REQUIRED WORK. Copy every one of the following rows character for character, without changing anything.
>>>
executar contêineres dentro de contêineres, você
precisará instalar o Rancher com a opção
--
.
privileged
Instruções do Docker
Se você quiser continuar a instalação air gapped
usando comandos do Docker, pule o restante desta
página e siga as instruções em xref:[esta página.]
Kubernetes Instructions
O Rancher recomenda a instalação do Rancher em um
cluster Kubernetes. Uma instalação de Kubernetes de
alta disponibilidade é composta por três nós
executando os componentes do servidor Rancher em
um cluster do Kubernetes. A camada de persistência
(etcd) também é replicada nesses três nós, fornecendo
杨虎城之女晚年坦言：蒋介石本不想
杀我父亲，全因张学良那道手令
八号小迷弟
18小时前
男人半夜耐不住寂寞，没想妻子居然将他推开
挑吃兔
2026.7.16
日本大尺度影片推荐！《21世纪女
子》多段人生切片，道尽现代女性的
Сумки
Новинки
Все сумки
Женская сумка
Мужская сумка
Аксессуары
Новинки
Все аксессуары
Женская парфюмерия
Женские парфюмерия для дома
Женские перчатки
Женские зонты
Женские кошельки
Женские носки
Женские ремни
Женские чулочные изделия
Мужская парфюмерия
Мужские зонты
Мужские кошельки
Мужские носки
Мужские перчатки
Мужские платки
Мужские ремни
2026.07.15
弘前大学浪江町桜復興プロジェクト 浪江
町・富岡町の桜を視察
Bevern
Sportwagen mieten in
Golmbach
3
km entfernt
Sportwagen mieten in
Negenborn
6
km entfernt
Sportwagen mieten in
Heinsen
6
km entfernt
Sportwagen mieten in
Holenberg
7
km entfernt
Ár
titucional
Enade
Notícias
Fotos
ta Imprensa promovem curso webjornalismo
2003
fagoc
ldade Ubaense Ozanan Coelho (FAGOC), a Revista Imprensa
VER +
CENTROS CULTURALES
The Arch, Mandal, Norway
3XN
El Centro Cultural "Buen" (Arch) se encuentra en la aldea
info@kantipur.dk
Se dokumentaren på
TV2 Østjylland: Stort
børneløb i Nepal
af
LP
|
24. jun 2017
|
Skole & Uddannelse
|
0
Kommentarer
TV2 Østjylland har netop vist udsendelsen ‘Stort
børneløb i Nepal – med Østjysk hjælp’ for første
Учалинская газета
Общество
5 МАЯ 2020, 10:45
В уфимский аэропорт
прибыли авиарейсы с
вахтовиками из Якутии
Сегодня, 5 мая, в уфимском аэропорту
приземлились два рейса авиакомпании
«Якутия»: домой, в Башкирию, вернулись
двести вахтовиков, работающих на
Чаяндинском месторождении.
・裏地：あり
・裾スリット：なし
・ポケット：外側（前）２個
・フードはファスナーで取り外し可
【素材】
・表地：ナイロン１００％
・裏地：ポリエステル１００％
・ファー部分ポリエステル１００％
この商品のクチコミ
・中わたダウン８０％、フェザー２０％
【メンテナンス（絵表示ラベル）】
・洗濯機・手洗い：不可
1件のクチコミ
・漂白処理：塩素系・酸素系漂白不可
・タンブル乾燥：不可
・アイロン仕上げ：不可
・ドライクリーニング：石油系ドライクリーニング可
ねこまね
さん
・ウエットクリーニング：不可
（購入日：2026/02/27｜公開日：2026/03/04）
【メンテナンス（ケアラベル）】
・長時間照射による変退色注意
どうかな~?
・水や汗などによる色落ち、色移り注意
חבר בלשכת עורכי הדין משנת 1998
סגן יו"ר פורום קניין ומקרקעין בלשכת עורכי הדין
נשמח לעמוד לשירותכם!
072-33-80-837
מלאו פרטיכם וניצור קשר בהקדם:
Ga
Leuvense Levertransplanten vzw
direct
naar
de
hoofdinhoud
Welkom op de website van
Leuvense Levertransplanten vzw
<<<
COMPLETED EXERCISE.
executar contêineres dentro de contêineres, você
precisará instalar o Rancher com a opção
--
.
privileged
Instruções do Docker
Se você quiser continuar a instalação air gapped
usando comandos do Docker, pule o restante desta
página e siga as instruções em xref:[esta página.]
Kubernetes Instructions
O Rancher recomenda a instalação do Rancher em um
cluster Kubernetes. Uma instalação de Kubernetes de
alta disponibilidade é composta por três nós
executando os componentes do servidor Rancher em
um cluster do Kubernetes. A camada de persistência
(etcd) também é replicada nesses três nós, fornecendo
杨虎城之女晚年坦言：蒋介石本不想
杀我父亲，全因张学良那道手令
八号小迷弟
18小时前
男人半夜耐不住寂寞，没想妻子居然将他推开
挑吃兔
2026.7.16
日本大尺度影片推荐！《21世纪女
子》多段人生切片，道尽现代女性的
Сумки
Новинки
Все сумки
Женская сумка
Мужская сумка
Аксессуары
Новинки
Все аксессуары
Женская парфюмерия
Женские парфюмерия для дома
Женские перчатки
Женские зонты
Женские кошельки
Женские носки
Женские ремни
Женские чулочные изделия
Мужская парфюмерия
Мужские зонты
Мужские кошельки
Мужские носки
Мужские перчатки
Мужские платки
Мужские ремни
2026.07.15
弘前大学浪江町桜復興プロジェクト 浪江
町・富岡町の桜を視察
Bevern
Sportwagen mieten in
Golmbach
3
km entfernt
Sportwagen mieten in
Negenborn
6
km entfernt
Sportwagen mieten in
Heinsen
6
km entfernt
Sportwagen mieten in
Holenberg
7
km entfernt
Ár
titucional
Enade
Notícias
Fotos
ta Imprensa promovem curso webjornalismo
2003
fagoc
ldade Ubaense Ozanan Coelho (FAGOC), a Revista Imprensa
VER +
CENTROS CULTURALES
The Arch, Mandal, Norway
3XN
El Centro Cultural "Buen" (Arch) se encuentra en la aldea
info@kantipur.dk
Se dokumentaren på
TV2 Østjylland: Stort
børneløb i Nepal
af
LP
|
24. jun 2017
|
Skole & Uddannelse
|
0
Kommentarer
TV2 Østjylland har netop vist udsendelsen ‘Stort
børneløb i Nepal – med Østjysk hjælp’ for første
Учалинская газета
Общество
5 МАЯ 2020, 10:45
В уфимский аэропорт
прибыли авиарейсы с
вахтовиками из Якутии
Сегодня, 5 мая, в уфимском аэропорту
приземлились два рейса авиакомпании
«Якутия»: домой, в Башкирию, вернулись
двести вахтовиков, работающих на
Чаяндинском месторождении.
・裏地：あり
・裾スリット：なし
・ポケット：外側（前）２個
・フードはファスナーで取り外し可
【素材】
・表地：ナイロン１００％
・裏地：ポリエステル１００％
・ファー部分ポリエステル１００％
この商品のクチコミ
・中わたダウン８０％、フェザー２０％
【メンテナンス（絵表示ラベル）】
・洗濯機・手洗い：不可
1件のクチコミ
・漂白処理：塩素系・酸素系漂白不可
・タンブル乾燥：不可
・アイロン仕上げ：不可
・ドライクリーニング：石油系ドライクリーニング可
ねこまね
さん
・ウエットクリーニング：不可
（購入日：2026/02/27｜公開日：2026/03/04）
【メンテナンス（ケアラベル）】
・長時間照射による変退色注意
どうかな~?
・水や汗などによる色落ち、色移り注意
חבר בלשכת עורכי הדין משנת 1998
סגן יו"ר פורום קניין ומקרקעין בלשכת עורכי הדין
נשמח לעמוד לשירותכם!
072-33-80-837
מלאו פרטיכם וניצור קשר בהקדם:
Ga
Leuvense Levertransplanten vzw
direct
naar
de
hoofdinhoud
Welkom op de website van
Leuvense Levertransplanten vzw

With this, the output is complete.